Activists in the movement for LGBTQ equality are under no illusions that their efforts will yield easy results. They are well aware that, like other groups in the country, they have endured serious defeats and setbacks at the hands of the Trump administration. In addition to those defeats, they have had to contend with setbacks in the nation’s courts.
President Trump’s Republican administration has rolled back protections for transgender people, such as banning them from serving in the military and cutting off gender-affirming care for children. The U.S. Supreme Court’s conservative majority has upheld Republican states’ restrictions while striking down bans on “conversion therapy” practices even in Democratic states.

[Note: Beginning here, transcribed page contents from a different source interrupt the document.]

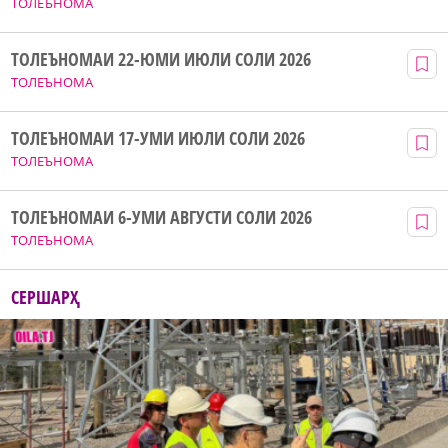
ТОЛЕЪНОМА
ТОЛЕЪНОМАИ 22-ЮМИ ИЮЛИ СОЛИ 2026
ТОЛЕЪНОМА
ТОЛЕЪНОМАИ 17-УМИ ИЮЛИ СОЛИ 2026
ТОЛЕЪНОМА
ТОЛЕЪНОМАИ 6-УМИ АВГУСТИ СОЛИ 2026
ТОЛЕЪНОМА
СЕРШАРҲ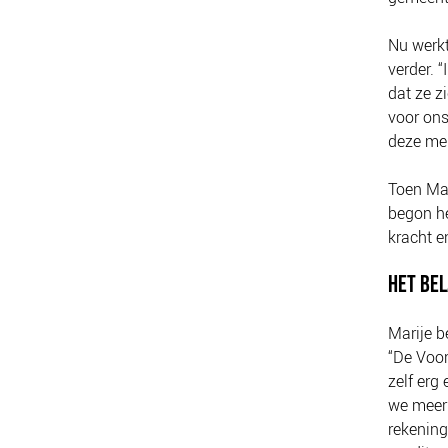
Nu werkt
verder. 
dat ze z
voor ons
deze men
Toen Mar
begon he
kracht e
HET BEL
Marije b
“De Voor
zelf erg
we meer
rekenin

In some ways, the movements for LQBTQ rights have taken for granted that the victories won over recent decades meant that some of the big battles were over. The mood when the Supreme Court upheld the right to same sex marriage in 2015 was euphoric. Many did not expect that the victory would be under threat only a few years later.
Likewise, civil rights activists and immigrant rights activists believed that victories won over the years would not come under threat again from powerful right-wing forces in the country. They, too, have seen massive reversals.
“I believe that our movement made ourselves believe that we were closer to equality than we actually are,” Robinson told the Associated Press recently.
If the determination to enter the electoral arena during the midterms is any indication, the LGBTQ rights movements and the allied movements of labor, civil rights, and others are not going to be repeating previous tendencies to overestimate the durability of past victories and underestimate the strength of right-wing forces on the country determined to reverse them.
“This movement is ready for its next wind, its second wind,” Robinson said.
AP reporting provided material for this story.